Alan kini sedang berada di sebuah cafe yang biasa Aluna kunjungi. Namun hasilnya nihil, Aluna tidak berada di sana. Mencoba berfikir jernih. Semua tempat yang biasa Aluna datangi tidak ada. Jadi
dia sekarang harus bagaimana? Ya Tuhan Alan benar-benar bingung. Hampir lima menit ia berfikir. Ia baru ingat jika ia belum menanyai Burhan, kakak Aluna.
"Hallo."
"Ada apa nih adek ipar gue tumben telfon."

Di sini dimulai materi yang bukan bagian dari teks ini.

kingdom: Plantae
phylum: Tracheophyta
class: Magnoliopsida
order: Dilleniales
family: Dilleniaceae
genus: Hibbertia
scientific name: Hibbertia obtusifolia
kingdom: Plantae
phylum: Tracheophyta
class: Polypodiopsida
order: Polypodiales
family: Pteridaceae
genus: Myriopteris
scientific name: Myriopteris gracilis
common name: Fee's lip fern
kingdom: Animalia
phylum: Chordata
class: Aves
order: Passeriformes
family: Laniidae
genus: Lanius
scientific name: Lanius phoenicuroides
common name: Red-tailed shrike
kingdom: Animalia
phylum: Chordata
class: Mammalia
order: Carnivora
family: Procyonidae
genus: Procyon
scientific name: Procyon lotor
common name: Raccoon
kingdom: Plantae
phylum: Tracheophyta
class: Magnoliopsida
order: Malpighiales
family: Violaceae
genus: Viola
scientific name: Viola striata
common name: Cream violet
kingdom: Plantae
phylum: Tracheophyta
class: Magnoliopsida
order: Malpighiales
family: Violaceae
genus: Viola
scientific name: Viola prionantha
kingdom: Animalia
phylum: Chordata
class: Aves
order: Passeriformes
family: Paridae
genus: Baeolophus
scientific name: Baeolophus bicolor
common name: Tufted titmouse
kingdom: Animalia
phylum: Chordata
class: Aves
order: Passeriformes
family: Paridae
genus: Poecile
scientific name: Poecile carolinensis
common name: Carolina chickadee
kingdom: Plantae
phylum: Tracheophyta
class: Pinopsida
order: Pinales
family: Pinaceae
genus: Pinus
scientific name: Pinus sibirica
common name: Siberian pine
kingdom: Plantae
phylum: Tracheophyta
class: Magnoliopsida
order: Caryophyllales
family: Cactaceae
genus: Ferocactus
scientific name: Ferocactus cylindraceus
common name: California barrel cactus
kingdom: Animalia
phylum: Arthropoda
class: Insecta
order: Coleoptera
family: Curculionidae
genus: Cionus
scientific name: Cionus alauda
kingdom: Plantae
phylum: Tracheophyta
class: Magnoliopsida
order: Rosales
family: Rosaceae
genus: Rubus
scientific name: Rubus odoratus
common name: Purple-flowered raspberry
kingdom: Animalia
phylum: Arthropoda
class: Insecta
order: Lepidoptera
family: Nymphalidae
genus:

"Ini bang, Alan mau tanya dimana ya tempat yang biasa Aluna datengi?"
"Emangnya Aluna kabur? Kenapa bisa? Lo udah cari dia? Awas aja kalo adek gue kenapa-kenapa lo bakal gue habisin!"
"Bukan bang, Alan mau ngasih surprise."
"Di taman depan kompleks, dia sering main ke sana."
"Di situ rame bang."
"Emmm.. menurut gue sih di rumah pohon tempat biasa gue sama Luna main dulu."
***
Udara sejuk, pepohonan berdiri kokoh. Jauh dari tempat keramaian membuat tempat itu sangat di sukai oleh Aluna saat ini. Ia merebahkan tubuhnya, menatap langit biru yang sangat cantik. Mengingat
kejadian beberapa jam yang lalu, kejadian yang membuatnya pergi dari sekolah. Sakit. Itulah yang saat ini Aluna rasakan. Ia sudah benar-benar menaruh perasaan pada Alan. Namun tanggapan Alan membuat ia merasa tidak nyaman.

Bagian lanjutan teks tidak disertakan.